[Opening Input records section]

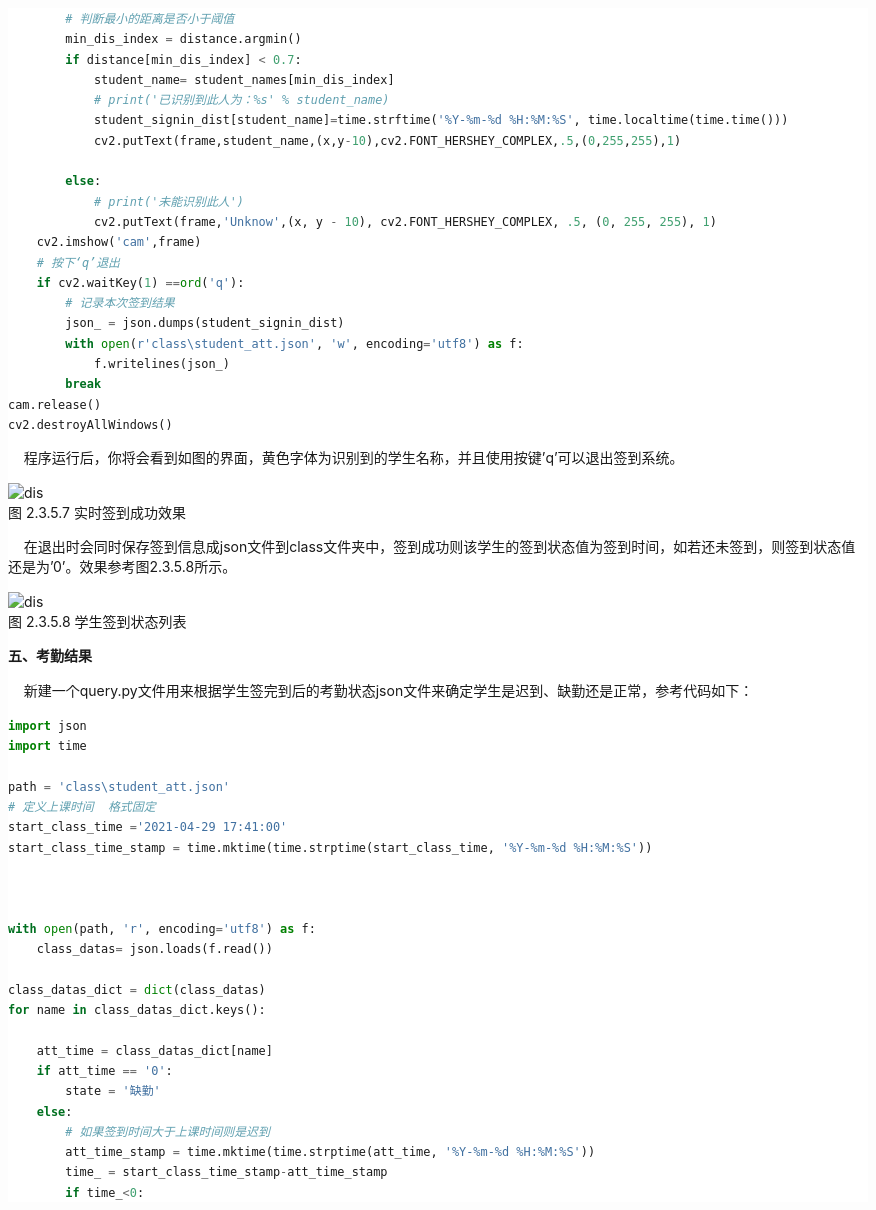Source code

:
 ```python
        # 判断最小的距离是否小于阈值
        min_dis_index = distance.argmin()
        if distance[min_dis_index] < 0.7:
            student_name= student_names[min_dis_index]
            # print('已识别到此人为：%s' % student_name)
            student_signin_dist[student_name]=time.strftime('%Y-%m-%d %H:%M:%S', time.localtime(time.time()))
            cv2.putText(frame,student_name,(x,y-10),cv2.FONT_HERSHEY_COMPLEX,.5,(0,255,255),1)

        else:
            # print('未能识别此人')
            cv2.putText(frame,'Unknow',(x, y - 10), cv2.FONT_HERSHEY_COMPLEX, .5, (0, 255, 255), 1)
    cv2.imshow('cam',frame)
    # 按下‘q’退出
    if cv2.waitKey(1) ==ord('q'):
        # 记录本次签到结果
        json_ = json.dumps(student_signin_dist)
        with open(r'class\student_att.json', 'w', encoding='utf8') as f:
            f.writelines(json_)
        break
cam.release()
cv2.destroyAllWindows()
```

&nbsp;&nbsp;&nbsp;&nbsp;程序运行后，你将会看到如图的界面，黄色字体为识别到的学生名称，并且使用按键’q’可以退出签到系统。

![dis](../../images/second/xm3/rw55.png)  
图 2.3.5.7 实时签到成功效果

&nbsp;&nbsp;&nbsp;&nbsp;在退出时会同时保存签到信息成json文件到class文件夹中，签到成功则该学生的签到状态值为签到时间，如若还未签到，则签到状态值还是为’0’。效果参考图2.3.5.8所示。


![dis](../../images/second/xm3/rw56.png)   
图 2.3.5.8 学生签到状态列表     

**五、考勤结果**  

&nbsp;&nbsp;&nbsp;&nbsp;新建一个query.py文件用来根据学生签完到后的考勤状态json文件来确定学生是迟到、缺勤还是正常，参考代码如下：  


```python
import json
import time

path = 'class\student_att.json'
# 定义上课时间  格式固定
start_class_time ='2021-04-29 17:41:00'
start_class_time_stamp = time.mktime(time.strptime(start_class_time, '%Y-%m-%d %H:%M:%S'))



with open(path, 'r', encoding='utf8') as f:
    class_datas= json.loads(f.read())

class_datas_dict = dict(class_datas)
for name in class_datas_dict.keys():

    att_time = class_datas_dict[name]
    if att_time == '0':
        state = '缺勤'
    else:
        # 如果签到时间大于上课时间则是迟到
        att_time_stamp = time.mktime(time.strptime(att_time, '%Y-%m-%d %H:%M:%S'))
        time_ = start_class_time_stamp-att_time_stamp
        if time_<0:
```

[Closing Input records section]

* _About this task_
Write out the records above exactly as they appear, leaving out any pictures.

* _Answer to this task_
Source code

:
 ```python
        # 判断最小的距离是否小于阈值
        min_dis_index = distance.argmin()
        if distance[min_dis_index] < 0.7:
            student_name= student_names[min_dis_index]
            # print('已识别到此人为：%s' % student_name)
            student_signin_dist[student_name]=time.strftime('%Y-%m-%d %H:%M:%S', time.localtime(time.time()))
            cv2.putText(frame,student_name,(x,y-10),cv2.FONT_HERSHEY_COMPLEX,.5,(0,255,255),1)

        else:
            # print('未能识别此人')
            cv2.putText(frame,'Unknow',(x, y - 10), cv2.FONT_HERSHEY_COMPLEX, .5, (0, 255, 255), 1)
    cv2.imshow('cam',frame)
    # 按下‘q’退出
    if cv2.waitKey(1) ==ord('q'):
        # 记录本次签到结果
        json_ = json.dumps(student_signin_dist)
        with open(r'class\student_att.json', 'w', encoding='utf8') as f:
            f.writelines(json_)
        break
cam.release()
cv2.destroyAllWindows()
```

&nbsp;&nbsp;&nbsp;&nbsp;程序运行后，你将会看到如图的界面，黄色字体为识别到的学生名称，并且使用按键’q’可以退出签到系统。

![dis](../../images/second/xm3/rw55.png)  
图 2.3.5.7 实时签到成功效果

&nbsp;&nbsp;&nbsp;&nbsp;在退出时会同时保存签到信息成json文件到class文件夹中，签到成功则该学生的签到状态值为签到时间，如若还未签到，则签到状态值还是为’0’。效果参考图2.3.5.8所示。


![dis](../../images/second/xm3/rw56.png)   
图 2.3.5.8 学生签到状态列表     

**五、考勤结果**  

&nbsp;&nbsp;&nbsp;&nbsp;新建一个query.py文件用来根据学生签完到后的考勤状态json文件来确定学生是迟到、缺勤还是正常，参考代码如下：  


```python
import json
import time

path = 'class\student_att.json'
# 定义上课时间  格式固定
start_class_time ='2021-04-29 17:41:00'
start_class_time_stamp = time.mktime(time.strptime(start_class_time, '%Y-%m-%d %H:%M:%S'))



with open(path, 'r', encoding='utf8') as f:
    class_datas= json.loads(f.read())

class_datas_dict = dict(class_datas)
for name in class_datas_dict.keys():

    att_time = class_datas_dict[name]
    if att_time == '0':
        state = '缺勤'
    else:
        # 如果签到时间大于上课时间则是迟到
        att_time_stamp = time.mktime(time.strptime(att_time, '%Y-%m-%d %H:%M:%S'))
        time_ = start_class_time_stamp-att_time_stamp
        if time_<0:
```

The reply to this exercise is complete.